Minutes passed slowly, then hours passed slowly, finally days passed slowly. There was nothing that wasn’t slow when a person was missing. If the word missing didn’t make sense, the word person was so anonymous it practically dug into Alice’s insides.
They spoke, one by one, to each of Mary’s friends and one by one, they replied saying that they had not seen her.
The first time they saw their daughters face on the news, they both shook as tears rose to their eyes.
Water. The rain was pelting down in thick layers from a sky dark and ominous. She trudged firmly uphill following a dirt path that was turning into mud. Brown rivulets streamed down past her drenched feet, circumnavigating stones and rocks that were deeply entrenched in the ground beneath her. She was only wearing trainers, despite the forecast, despite her better judgement.
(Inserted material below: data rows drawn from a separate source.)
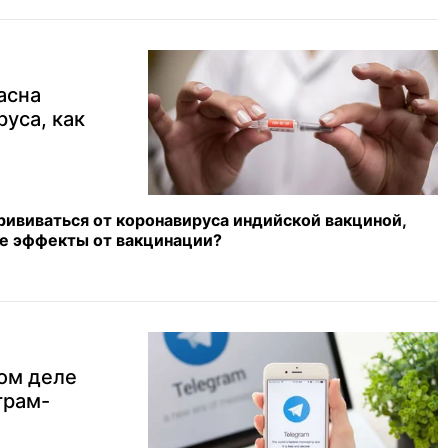
асна
уса, как
рививаться от коронавируса индийской вакциной,
е эффекты от вакцинации?
мом деле
грам-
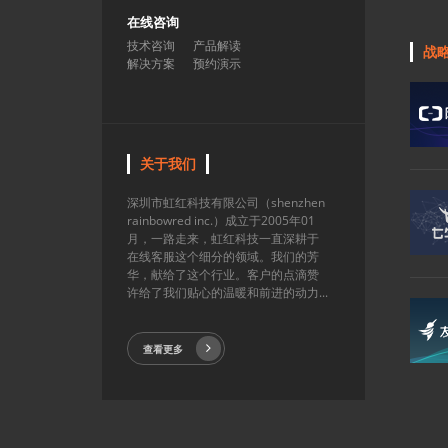
在线咨询
技术咨询
产品解读
战
解决方案
预约演示
关于我们
深圳市虹红科技有限公司（shenzhen
rainbowred inc.）成立于2005年01
月，一路走来，虹红科技一直深耕于
在线客服这个细分的领域。我们的芳
华，献给了这个行业。客户的点滴赞
许给了我们贴心的温暖和前进的动力...
查看更多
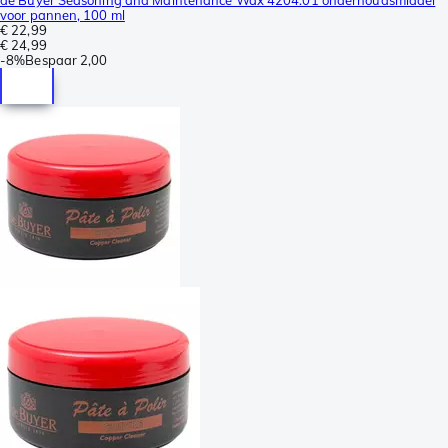
voor pannen, 100 ml
€ 22,99
€ 24,99
-
8%
Bespaar
2,00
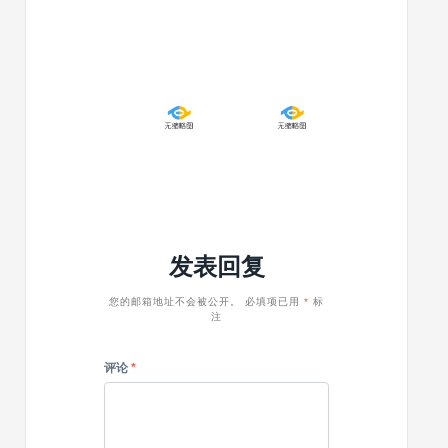
相
最
邻
早
文
或
章
最
2022/07/13
2022/07/13
函
近
WordPress
WordPre
数：
文
获
获
get_adjacent_post
章
取
取
函
文
More
数：
章
标
get_boun
子
签
元
分
素
隔
发表回复
函
内
数：
容
get_children
函
您的邮箱地址不会被公开。
必填项已用
*
标
注
数：
get_exte
评论
*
The long grasses tilted and bowed as the wind blew, eddying and gusting across the face of the hillside.
The first flash was so bright she stopped and closed her eyes for ten seconds. When the thunder crashed at a volume she had previously never experienced she opened them and moved on at a faster pace. She had never been in such exposed locale during a storm.
The lush dark greens of the trees ahead were supplemented by the lines of grey and brown that partitioned the fields. Her clothes were sticking to her body tightly, irrespective of the layers that she had on. The rain was beating down on her. Ferocious. It was punishment. It was baptismal. Impossible, she thought. It was impossible not to think about God in the face of such vast displays of weather. Either way it would cleanse her, ensure that she would shed any problems that loitered in the corners of her consciousness.
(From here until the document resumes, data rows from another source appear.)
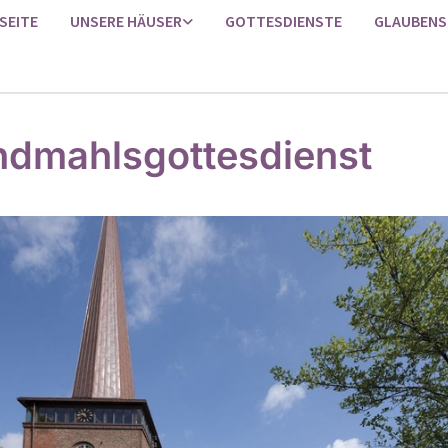
SEITE
UNSERE HÄUSER
GOTTESDIENSTE
GLAUBENS
dmahlsgottesdienst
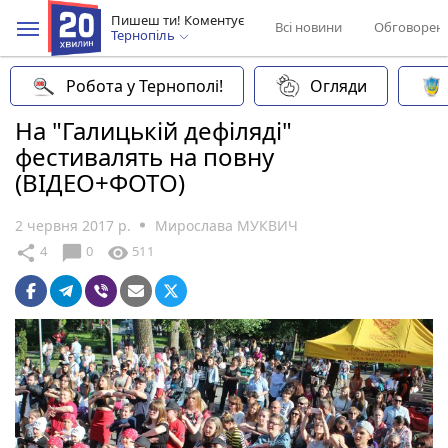
Пишеш ти! Коментує
Всі новини
Обговорен
Тернопіль
Робота у Тернополі!
Огляди
На "Галицькій дефіляді"
фестивалять на повну
(ВІДЕО+ФОТО)
2 червня 2017 р.
Мирослава МУКВИЧ
chat_bubble
share
visibility
4
0
511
Another flash of lightning and she entered the trees. She was engulfed in darkness, had to feel her way. Branches protruding across what might still be a path. The lexicon of forests was one she would decrypt with her movements. A dance of life, a battle of wills. Nature, the unyielding force that she was pitted against out of nowhere. How she had gotten to this place she couldn’t remember.
People would say she was young, she thought. She hated being described as young. She visualised her mother who was steadfast in her refusal of platitudes.
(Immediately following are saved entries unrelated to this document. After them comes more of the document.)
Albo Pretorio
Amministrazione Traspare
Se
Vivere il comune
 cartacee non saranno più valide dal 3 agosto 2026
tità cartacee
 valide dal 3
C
She continued walking. Leaves mulched underfoot into umber’s and sienna’s. The sound of the storm was still colossal, though the impact somewhat less beneath the shelter of the woods. Despite being lost, she didn’t mind. It was liberating. It was love. She moved on. With the next flash of light she exited the other side of the trees and was confronted with the inalienable sensation of transcendence. The trees disappeared. The fields disappeared. She continued walking onwards engulfed in sheer light. A plight of existence that dwarfed everything she knew. The need to move onwards. To push on in resilience. Against odds and against time.
She would never stop now.
She would be forever walking.
It was years later that Alice and Noah Mosse opened up fully about the event. As though the bolt of lightning had burnt their family nerve for communication.
‘She has not aged in my mind’, she said.
‘’Nor in mine.’
‘I read up on survivors. People that have lived after being struck.’
Noah cut Alice a look of acknowledgement somewhere between consolation and empathy.
‘There are some reports of people becoming more intelligent’, she smiled, ‘or suddenly being able to play piano’.
He smiled back and watched her.
They were sat on the hillside, not too far from where the incident had happened.
‘I still type the phrase Lichtenberg Figure into the computer’, he said. ‘I dream of it too. To have something tangible to mark the event.’ He paused. ‘My whole body wracked with pain and covered in fractal scars. Mary still here with us. Mary still here.’